What you are asked to do
Can you copy the passage from the documentation excerpt that opens with the words containing "Performance Considerations" and closes with "for performance improvements.", word for word?

Document section
****************************************
YouTube Data API (Optional)

Usage: Fetches trending podcast videos by category

Integration Points:

  • Used in trending.py for discovering content
  • Searches for podcasts uploaded within last 14 days
  • Filters by: English language, podcast tags, minimum 1 hour duration
  • Falls back to sample data if API key not configured

API Configuration:

  • API key from YOUTUBE_API_KEY environment variable
  • Optional - system works without it using sample data

4. Observability & Testing

Logging System

Location: logs/ directory (created automatically)

Log Format: JSON files with structure:

{
  "session_summary": {
    "session_id": "20251212_103000",
    "total_events": 12,
    "event_breakdown": {...},
    "start_time": "...",
    "end_time": "..."
  },
  "memory": [
    {
      "session_id": "...",
      "timestamp": "...",
      "event_type": "task_started",
      "data": {...}
    },
    ...
  ]
}

What's Logged:

  • Every user input
  • Complete execution plans
  • Task start/completion/failure events
  • Tool calls and their results
  • Final outputs
  • Error details

Access Methods:

  • get_memory_log() - Full event log
  • get_session_summary() - Session statistics
  • get_execution_timeline() - Chronological task execution
  • export_memory(filepath) - Export to JSON file

Testing

Manual Testing:

  • Streamlit UI (streamlit run src/app.py) for interactive testing
  • Flask API (python src/api.py) for API endpoint testing
  • Direct Python usage (python src/youtube_summarizer.py)

Test Scenarios:

  • Valid YouTube URLs with transcripts
  • Invalid URLs (error handling)
  • Videos without transcripts (error handling)
  • Different summary types (comprehensive, brief, key_points)
  • Keyword extraction accuracy
  • Memory logging completeness

5. Known Limitations

API Dependencies

  • Gemini API: Requires valid API key and internet connection. Rate limits may apply for high-volume usage.
  • YouTube Transcript API: Some videos may not have transcripts available, especially:
    • Very new videos (transcripts may not be generated yet)
    • Videos with disabled captions
    • Videos in languages other than English (though we request English specifically)
  • YouTube Data API: Optional for trending features. Quota limits apply if using real API.

Performance Considerations

  • Long Transcripts: Very long podcasts (3+ hours) may hit token limits. Current implementation handles this by truncating transcript segments for timestamp finding, but full transcripts are still processed for summaries.
  • API Latency: Summary generation depends on Gemini API response time, which can vary based on:
    • Transcript length
    • API load
    • Network conditions
  • Sequential Execution: Tasks execute sequentially (by design for clarity), which means total time is sum of all task times. Could be parallelized for performance improvements.
****************************************
Data
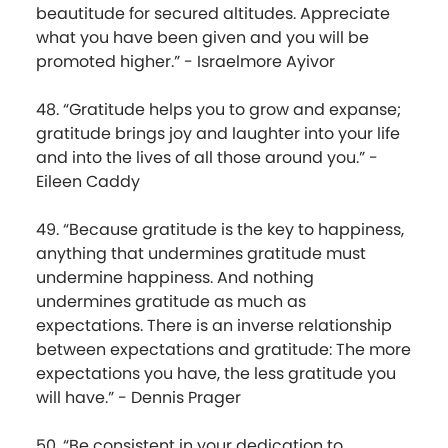
beautitude for secured altitudes. Appreciate
what you have been given and you will be
promoted higher.” - Israelmore Ayivor
48. “Gratitude helps you to grow and expanse;
gratitude brings joy and laughter into your life
and into the lives of all those around you.” -
Eileen Caddy
49. “Because gratitude is the key to happiness,
anything that undermines gratitude must
undermine happiness. And nothing
undermines gratitude as much as
expectations. There is an inverse relationship
between expectations and gratitude: The more
expectations you have, the less gratitude you
will have.” - Dennis Prager
50. “Be consistent in your dedication to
****************************************
Result of the exercise
Performance Considerations

  • Long Transcripts: Very long podcasts (3+ hours) may hit token limits. Current implementation handles this by truncating transcript segments for timestamp finding, but full transcripts are still processed for summaries.
  • API Latency: Summary generation depends on Gemini API response time, which can vary based on:
    • Transcript length
    • API load
    • Network conditions
  • Sequential Execution: Tasks execute sequentially (by design for clarity), which means total time is sum of all task times. Could be parallelized for performance improvements.